[Dataset entries]
------------------------------------------------
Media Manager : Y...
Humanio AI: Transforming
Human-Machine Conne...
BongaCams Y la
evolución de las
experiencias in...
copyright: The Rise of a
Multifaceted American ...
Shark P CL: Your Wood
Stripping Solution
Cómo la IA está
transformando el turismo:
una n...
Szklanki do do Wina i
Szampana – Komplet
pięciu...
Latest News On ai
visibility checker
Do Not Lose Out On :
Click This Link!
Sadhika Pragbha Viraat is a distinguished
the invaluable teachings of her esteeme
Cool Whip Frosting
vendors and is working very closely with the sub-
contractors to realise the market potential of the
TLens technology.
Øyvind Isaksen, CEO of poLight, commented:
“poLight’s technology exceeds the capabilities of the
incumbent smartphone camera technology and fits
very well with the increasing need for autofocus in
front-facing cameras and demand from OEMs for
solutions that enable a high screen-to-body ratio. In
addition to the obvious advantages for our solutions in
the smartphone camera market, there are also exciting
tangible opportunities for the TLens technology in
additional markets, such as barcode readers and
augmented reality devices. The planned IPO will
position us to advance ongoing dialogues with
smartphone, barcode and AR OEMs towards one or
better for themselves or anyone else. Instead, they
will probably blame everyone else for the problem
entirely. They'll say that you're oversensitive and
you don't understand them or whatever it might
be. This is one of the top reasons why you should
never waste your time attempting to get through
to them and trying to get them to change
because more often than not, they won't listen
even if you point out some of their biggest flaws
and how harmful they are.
------------------------------------------------
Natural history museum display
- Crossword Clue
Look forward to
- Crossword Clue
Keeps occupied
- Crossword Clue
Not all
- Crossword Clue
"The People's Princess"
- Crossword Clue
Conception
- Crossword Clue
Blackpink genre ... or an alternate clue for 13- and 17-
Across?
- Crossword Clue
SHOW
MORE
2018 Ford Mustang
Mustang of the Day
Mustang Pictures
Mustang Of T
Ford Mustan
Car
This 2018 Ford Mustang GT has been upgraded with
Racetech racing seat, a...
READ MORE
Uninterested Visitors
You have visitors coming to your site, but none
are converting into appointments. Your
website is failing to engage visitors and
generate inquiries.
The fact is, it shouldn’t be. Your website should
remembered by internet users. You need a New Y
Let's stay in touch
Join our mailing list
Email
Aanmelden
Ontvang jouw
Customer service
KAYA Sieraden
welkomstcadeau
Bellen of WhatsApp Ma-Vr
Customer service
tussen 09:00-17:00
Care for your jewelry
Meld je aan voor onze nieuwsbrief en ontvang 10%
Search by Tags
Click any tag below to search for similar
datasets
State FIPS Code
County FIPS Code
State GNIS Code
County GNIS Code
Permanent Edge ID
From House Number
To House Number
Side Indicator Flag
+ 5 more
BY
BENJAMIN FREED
------------------------------------------------
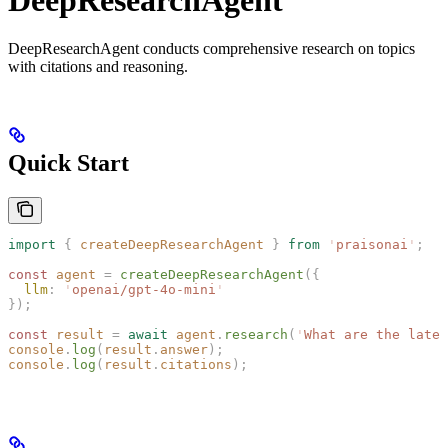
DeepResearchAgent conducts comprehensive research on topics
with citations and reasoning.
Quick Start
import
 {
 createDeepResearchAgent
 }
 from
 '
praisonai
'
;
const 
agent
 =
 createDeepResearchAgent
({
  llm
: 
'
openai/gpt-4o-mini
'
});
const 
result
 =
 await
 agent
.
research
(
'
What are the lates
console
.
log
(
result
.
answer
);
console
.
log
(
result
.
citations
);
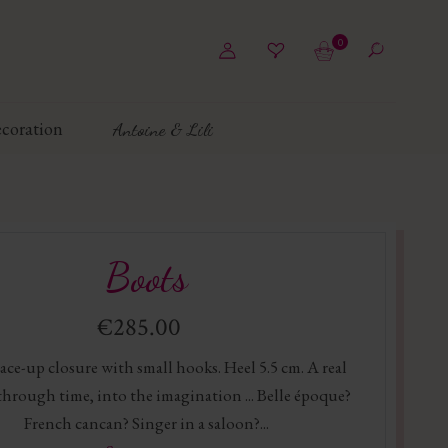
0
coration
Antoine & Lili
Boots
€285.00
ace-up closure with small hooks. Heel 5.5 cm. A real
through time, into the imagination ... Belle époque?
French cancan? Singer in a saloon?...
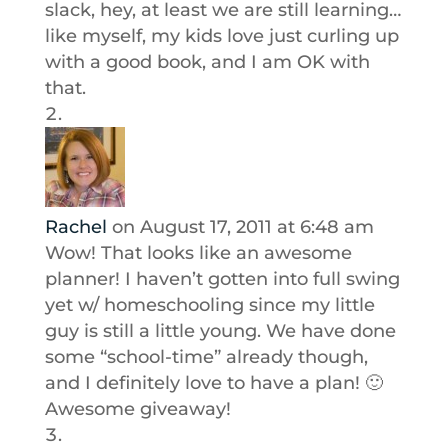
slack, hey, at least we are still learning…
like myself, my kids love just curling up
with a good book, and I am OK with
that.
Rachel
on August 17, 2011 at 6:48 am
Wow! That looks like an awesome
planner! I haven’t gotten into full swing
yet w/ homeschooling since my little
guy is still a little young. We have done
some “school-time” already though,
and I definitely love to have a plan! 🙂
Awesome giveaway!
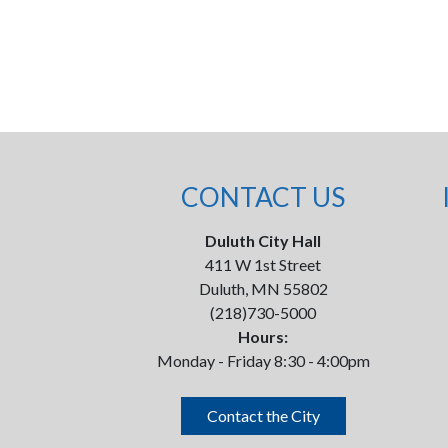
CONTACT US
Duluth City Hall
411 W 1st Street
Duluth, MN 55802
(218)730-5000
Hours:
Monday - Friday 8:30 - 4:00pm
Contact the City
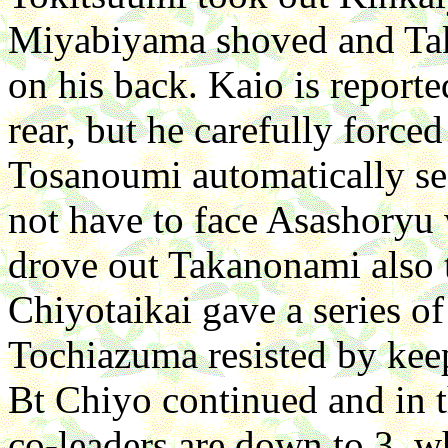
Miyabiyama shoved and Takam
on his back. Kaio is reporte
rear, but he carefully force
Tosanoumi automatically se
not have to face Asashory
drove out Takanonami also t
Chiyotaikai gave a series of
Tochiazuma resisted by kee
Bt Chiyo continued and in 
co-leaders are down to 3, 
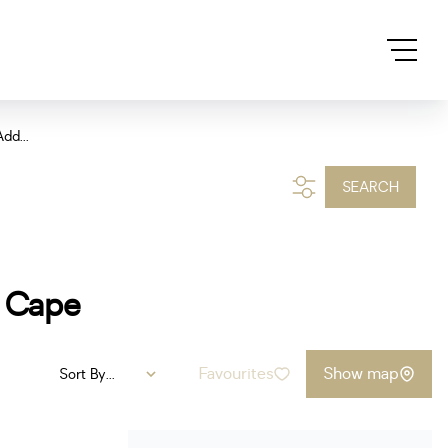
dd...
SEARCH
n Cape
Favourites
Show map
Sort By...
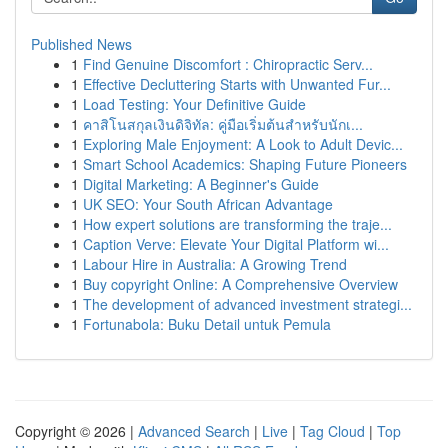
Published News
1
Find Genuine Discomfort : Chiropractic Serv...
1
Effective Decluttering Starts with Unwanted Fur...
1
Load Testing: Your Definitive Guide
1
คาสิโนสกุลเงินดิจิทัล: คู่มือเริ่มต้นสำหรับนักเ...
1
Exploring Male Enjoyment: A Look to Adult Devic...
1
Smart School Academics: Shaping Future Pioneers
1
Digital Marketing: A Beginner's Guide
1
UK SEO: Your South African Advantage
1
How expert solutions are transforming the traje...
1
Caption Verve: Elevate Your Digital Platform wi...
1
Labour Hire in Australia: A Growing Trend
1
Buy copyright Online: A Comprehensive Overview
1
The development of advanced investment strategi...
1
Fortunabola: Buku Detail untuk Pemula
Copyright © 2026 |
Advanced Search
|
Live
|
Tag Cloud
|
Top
------------------------------------------------
Reproduce the lines from the entries verbatim, starting with the line that contains "Media Manager : Y..." and ending with the line that contains "and how harmful they are.", both included.

### TASK SOLUTION
Media Manager : Y...
Humanio AI: Transforming
Human-Machine Conne...
BongaCams Y la
evolución de las
experiencias in...
copyright: The Rise of a
Multifaceted American ...
Shark P CL: Your Wood
Stripping Solution
Cómo la IA está
transformando el turismo:
una n...
Szklanki do do Wina i
Szampana – Komplet
pięciu...
Latest News On ai
visibility checker
Do Not Lose Out On :
Click This Link!
Sadhika Pragbha Viraat is a distinguished
the invaluable teachings of her esteeme
Cool Whip Frosting
vendors and is working very closely with the sub-
contractors to realise the market potential of the
TLens technology.
Øyvind Isaksen, CEO of poLight, commented:
“poLight’s technology exceeds the capabilities of the
incumbent smartphone camera technology and fits
very well with the increasing need for autofocus in
front-facing cameras and demand from OEMs for
solutions that enable a high screen-to-body ratio. In
addition to the obvious advantages for our solutions in
the smartphone camera market, there are also exciting
tangible opportunities for the TLens technology in
additional markets, such as barcode readers and
augmented reality devices. The planned IPO will
position us to advance ongoing dialogues with
smartphone, barcode and AR OEMs towards one or
better for themselves or anyone else. Instead, they
will probably blame everyone else for the problem
entirely. They'll say that you're oversensitive and
you don't understand them or whatever it might
be. This is one of the top reasons why you should
never waste your time attempting to get through
to them and trying to get them to change
because more often than not, they won't listen
even if you point out some of their biggest flaws
and how harmful they are.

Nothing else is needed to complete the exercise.